--- SELECTED EXTRACT Enclosed Below ---
The agency's response totals have fallen from an average of 400 per week to less than 300 since the advent of the national do-not-call registry. Veteran calling agents have left because of declining commissions, and the company's profit is down 66 percent since August 2003.


According to the federal regulators who implemented the list, one silver lining for telemarketers was that after the list took effect only consumers who wanted to receive telemarketing offers would be left. That theory has proven hollow, said Lisa Scheuerman, A Direct Result's founder. She estimates that of all the consumers who submitted applications as a result of the company's calling in the past year and a half, 60 percent are now on the no-call list.


"Every month it's grown," she said. "We might pick up an application from somebody this month, and next month they're on the DNC list."


No studies of the list's economic effect have been conducted. Unscientific surveys of news reports of layoffs blamed on the registry have revealed job-loss numbers in the thousands.


"All of this information is completely anecdotal," said Tim Searcy, CEO of the American Teleservices Association. "It's hard for us to make the case because it's a completely hidden damage."


Telemarketers say the increasing cost of compliance and risk of violation have encouraged the trend of call center placement outside the United States. Going offshore isn't a refuge from U.S. telemarketing laws, and some still have reservations about going offshore to conduct outbound telemarketing, but many see offshore cost savings as the only way to keep their outbound programs viable.
--- End of Enclosed SELECTED EXTRACT ---
TASKS TO COMPLETE:
(a) Using the do-not-call registry passage, decide whether each statement agrees with it, answering yes or no and quoting the words that settle it: (i) the company's profit has dropped 66 percent since August 2003; (ii) studies of the list's economic effect have been carried out; (iii) Lisa Scheuerman estimates that 60 percent of the company's applicants are now on the no-call list.
(b) Answer these questions from the do-not-call registry passage:
(i) What was the agency's average weekly response total before the registry?
(ii) Who is the CEO of the American Teleservices Association?
(iii) Who founded A Direct Result?
Work only from the do-not-call registry passage when responding.
--- SUPPLIED MATERIAL Enclosed Below ---
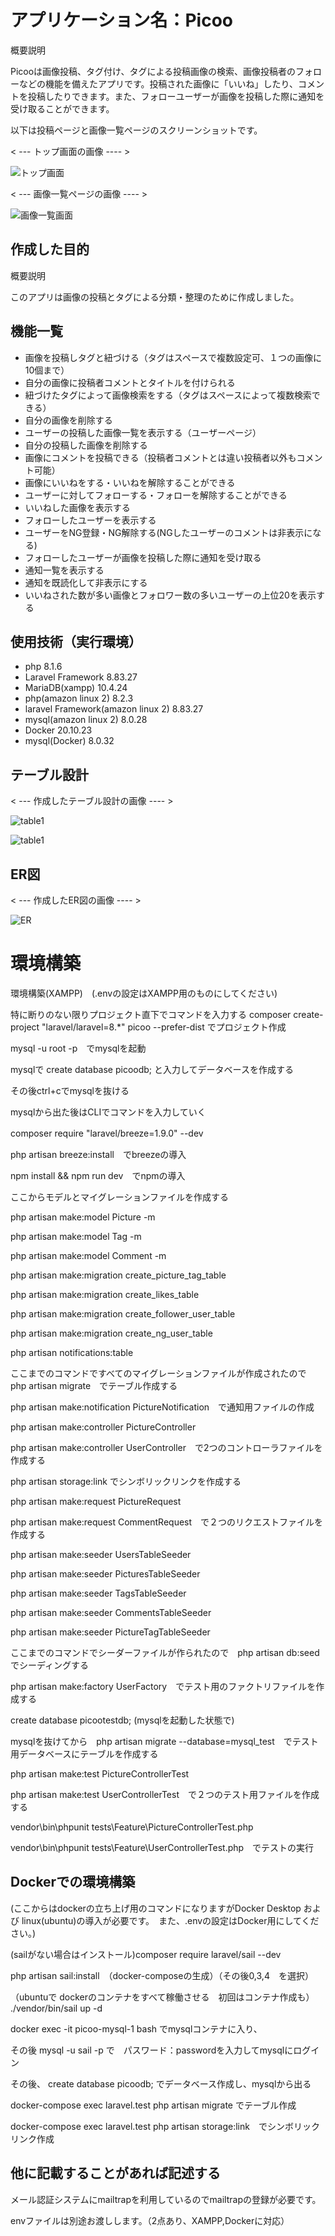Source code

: # アプリケーション名：Picoo

概要説明

Picooは画像投稿、タグ付け、タグによる投稿画像の検索、画像投稿者のフォローなどの機能を備えたアプリです。投稿された画像に「いいね」したり、コメントを投稿したりできます。また、フォローユーザーが画像を投稿した際に通知を受け取ることができます。

以下は投稿ページと画像一覧ページのスクリーンショットです。

< --- トップ画面の画像 ---- >

![トップ画面](top.png)

< --- 画像一覧ページの画像 ---- >

![画像一覧画面](pictures.png)


## 作成した目的

概要説明

このアプリは画像の投稿とタグによる分類・整理のために作成しました。


## 機能一覧

- 画像を投稿しタグと紐づける（タグはスペースで複数設定可、１つの画像に10個まで）
- 自分の画像に投稿者コメントとタイトルを付けられる
- 紐づけたタグによって画像検索をする（タグはスペースによって複数検索できる）
- 自分の画像を削除する
- ユーザーの投稿した画像一覧を表示する（ユーザーページ）
- 自分の投稿した画像を削除する
- 画像にコメントを投稿できる（投稿者コメントとは違い投稿者以外もコメント可能）
- 画像にいいねをする・いいねを解除することができる
- ユーザーに対してフォローする・フォローを解除することができる
- いいねした画像を表示する
- フォローしたユーザーを表示する
- ユーザーをNG登録・NG解除する(NGしたユーザーのコメントは非表示になる)
- フォローしたユーザーが画像を投稿した際に通知を受け取る
- 通知一覧を表示する
- 通知を既読化して非表示にする
- いいねされた数が多い画像とフォロワー数の多いユーザーの上位20を表示する


## 使用技術（実行環境）

- php 8.1.6
- Laravel Framework 8.83.27
- MariaDB(xampp) 10.4.24
- php(amazon linux 2) 8.2.3
- laravel Framework(amazon linux 2) 8.83.27
- mysql(amazon linux 2) 8.0.28
- Docker 20.10.23
- mysql(Docker) 8.0.32


## テーブル設計
< --- 作成したテーブル設計の画像 ---- >

![table1](table1.png)

![table1](table2.png)


## ER図
< --- 作成したER図の画像 ---- >

![ER](er.drawio.png)


# 環境構築

環境構築(XAMPP)　(.envの設定はXAMPP用のものにしてください)

特に断りのない限りプロジェクト直下でコマンドを入力する
composer create-project "laravel/laravel=8.*" picoo --prefer-dist でプロジェクト作成

mysql -u root -p　でmysqlを起動

mysqlで create database picoodb; と入力してデータベースを作成する

その後ctrl+cでmysqlを抜ける

mysqlから出た後はCLIでコマンドを入力していく


composer require "laravel/breeze=1.9.0" --dev　

php artisan breeze:install　でbreezeの導入

npm install && npm run dev　でnpmの導入


ここからモデルとマイグレーションファイルを作成する

php artisan make:model Picture -m

php artisan make:model Tag -m

php artisan make:model Comment -m

php artisan make:migration create_picture_tag_table

php artisan make:migration create_likes_table 

php artisan make:migration create_follower_user_table

php artisan make:migration create_ng_user_table

php artisan notifications:table

ここまでのコマンドですべてのマイグレーションファイルが作成されたので　php artisan migrate　でテーブル作成する


php artisan make:notification PictureNotification　で通知用ファイルの作成


php artisan make:controller PictureController

php artisan make:controller UserController　で2つのコントローラファイルを作成する


php artisan storage:link でシンボリックリンクを作成する

php artisan make:request PictureRequest

php artisan make:request CommentRequest　で２つのリクエストファイルを作成する


php artisan make:seeder UsersTableSeeder

php artisan make:seeder PicturesTableSeeder

php artisan make:seeder TagsTableSeeder

php artisan make:seeder CommentsTableSeeder

php artisan make:seeder PictureTagTableSeeder

ここまでのコマンドでシーダーファイルが作られたので　php artisan db:seed　でシーディングする


php artisan make:factory UserFactory　でテスト用のファクトリファイルを作成する


create database picootestdb; (mysqlを起動した状態で)

mysqlを抜けてから　php artisan migrate --database=mysql_test　でテスト用データベースにテーブルを作成する

php artisan make:test PictureControllerTest

php artisan make:test UserControllerTest　で２つのテスト用ファイルを作成する

vendor\bin\phpunit tests\Feature\PictureControllerTest.php

vendor\bin\phpunit tests\Feature\UserControllerTest.php　でテストの実行



## Dockerでの環境構築

(ここからはdockerの立ち上げ用のコマンドになりますがDocker Desktop および linux(ubuntu)の導入が必要です。　また、.envの設定はDocker用にしてください。)

(sailがない場合はインストール)composer require laravel/sail --dev

php artisan sail:install　（docker-composeの生成）（その後0,3,4　を選択）

（ubuntuで dockerのコンテナをすべて稼働させる　初回はコンテナ作成も） ./vendor/bin/sail up -d 


docker exec -it picoo-mysql-1 bash でmysqlコンテナに入り、

その後 mysql -u sail -p で　パスワード：passwordを入力してmysqlにログイン

その後、 create database picoodb; でデータベース作成し、mysqlから出る

docker-compose exec laravel.test php artisan migrate でテーブル作成

docker-compose exec laravel.test php artisan storage:link　でシンボリックリンク作成

## 他に記載することがあれば記述する
メール認証システムにmailtrapを利用しているのでmailtrapの登録が必要です。

envファイルは別途お渡しします。（2点あり、XAMPP,Dockerに対応）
--- End of Enclosed SUPPLIED MATERIAL ---
EXERCISE ANSWERS:
(a)
(i) Yes: "the company's profit is down 66 percent since August 2003"
(ii) No: "No studies of the list's economic effect have been conducted."
(iii) Yes: "60 percent are now on the no-call list"

(b)
(i) An average of 400 per week
(ii) Tim Searcy
(iii) Lisa Scheuerman